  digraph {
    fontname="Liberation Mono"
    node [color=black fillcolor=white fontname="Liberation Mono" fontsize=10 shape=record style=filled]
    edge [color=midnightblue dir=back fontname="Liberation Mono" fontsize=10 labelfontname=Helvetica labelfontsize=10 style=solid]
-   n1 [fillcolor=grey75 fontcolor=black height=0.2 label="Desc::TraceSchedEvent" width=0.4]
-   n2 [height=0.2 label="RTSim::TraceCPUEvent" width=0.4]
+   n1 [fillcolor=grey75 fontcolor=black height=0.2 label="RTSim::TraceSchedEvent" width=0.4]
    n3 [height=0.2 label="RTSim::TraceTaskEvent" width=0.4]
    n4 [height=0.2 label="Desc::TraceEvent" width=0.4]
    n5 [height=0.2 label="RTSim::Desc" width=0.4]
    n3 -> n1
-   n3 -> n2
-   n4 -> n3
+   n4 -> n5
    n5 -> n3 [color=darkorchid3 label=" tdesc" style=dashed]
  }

--

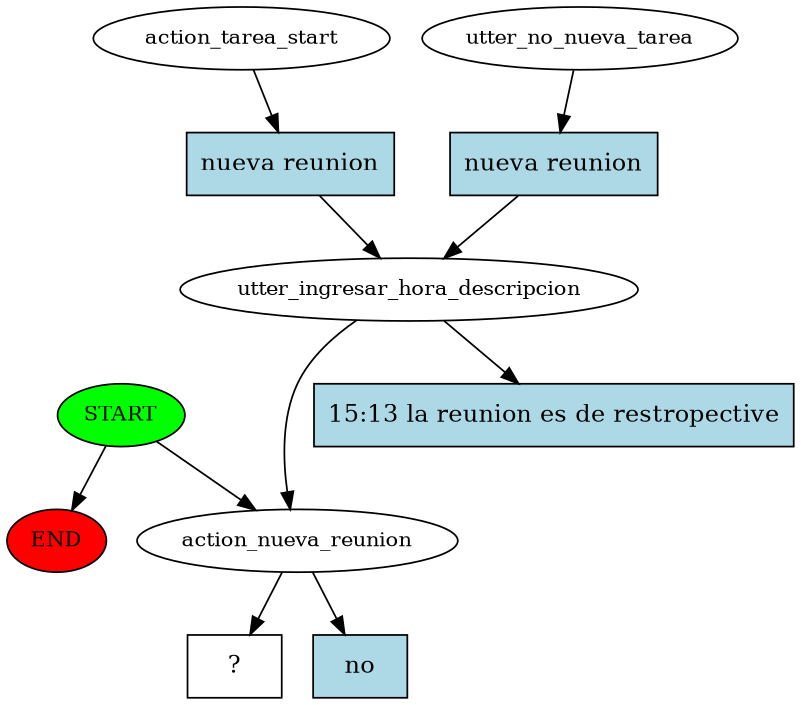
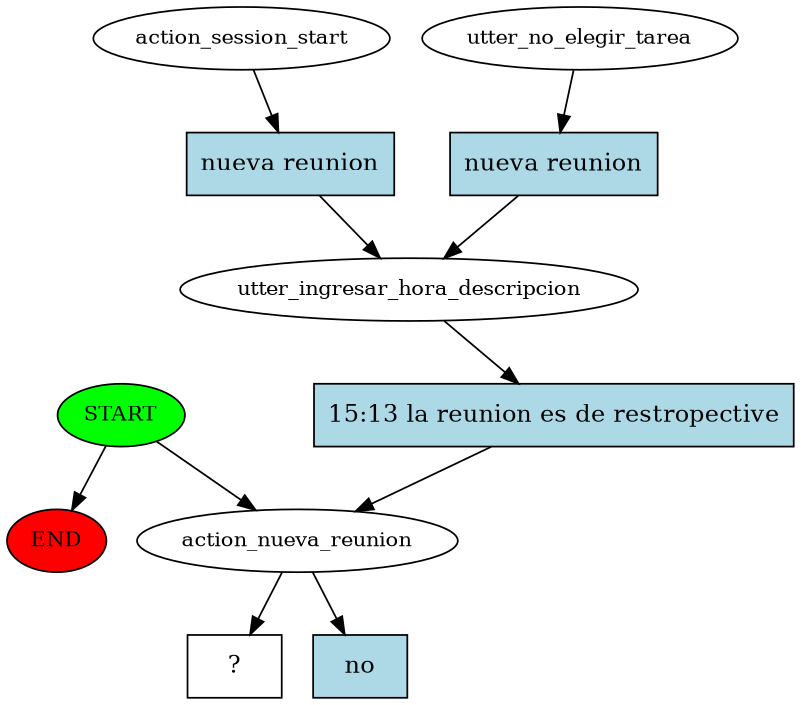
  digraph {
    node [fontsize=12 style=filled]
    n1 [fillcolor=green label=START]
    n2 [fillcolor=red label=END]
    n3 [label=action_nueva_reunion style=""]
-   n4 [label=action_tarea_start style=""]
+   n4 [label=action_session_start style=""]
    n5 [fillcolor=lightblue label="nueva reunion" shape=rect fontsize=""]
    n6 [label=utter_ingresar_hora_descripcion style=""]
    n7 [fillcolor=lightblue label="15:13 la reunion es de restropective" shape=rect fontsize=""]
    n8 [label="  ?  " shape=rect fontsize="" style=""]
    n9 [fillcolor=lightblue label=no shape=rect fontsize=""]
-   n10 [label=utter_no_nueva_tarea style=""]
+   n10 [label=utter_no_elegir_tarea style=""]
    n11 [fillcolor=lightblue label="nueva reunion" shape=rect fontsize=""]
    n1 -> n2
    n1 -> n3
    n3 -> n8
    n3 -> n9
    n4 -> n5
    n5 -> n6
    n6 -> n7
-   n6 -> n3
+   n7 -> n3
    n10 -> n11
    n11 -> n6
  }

◆ Task requirements:
Pick out every line in the listing above that contains the string "rect", and copy each one.

◆ Reply:
    n5 [fillcolor=lightblue label="nueva reunion" shape=rect fontsize=""]
    n7 [fillcolor=lightblue label="15:13 la reunion es de restropective" shape=rect fontsize=""]
    n8 [label="  ?  " shape=rect fontsize="" style=""]
    n9 [fillcolor=lightblue label=no shape=rect fontsize=""]
    n11 [fillcolor=lightblue label="nueva reunion" shape=rect fontsize=""]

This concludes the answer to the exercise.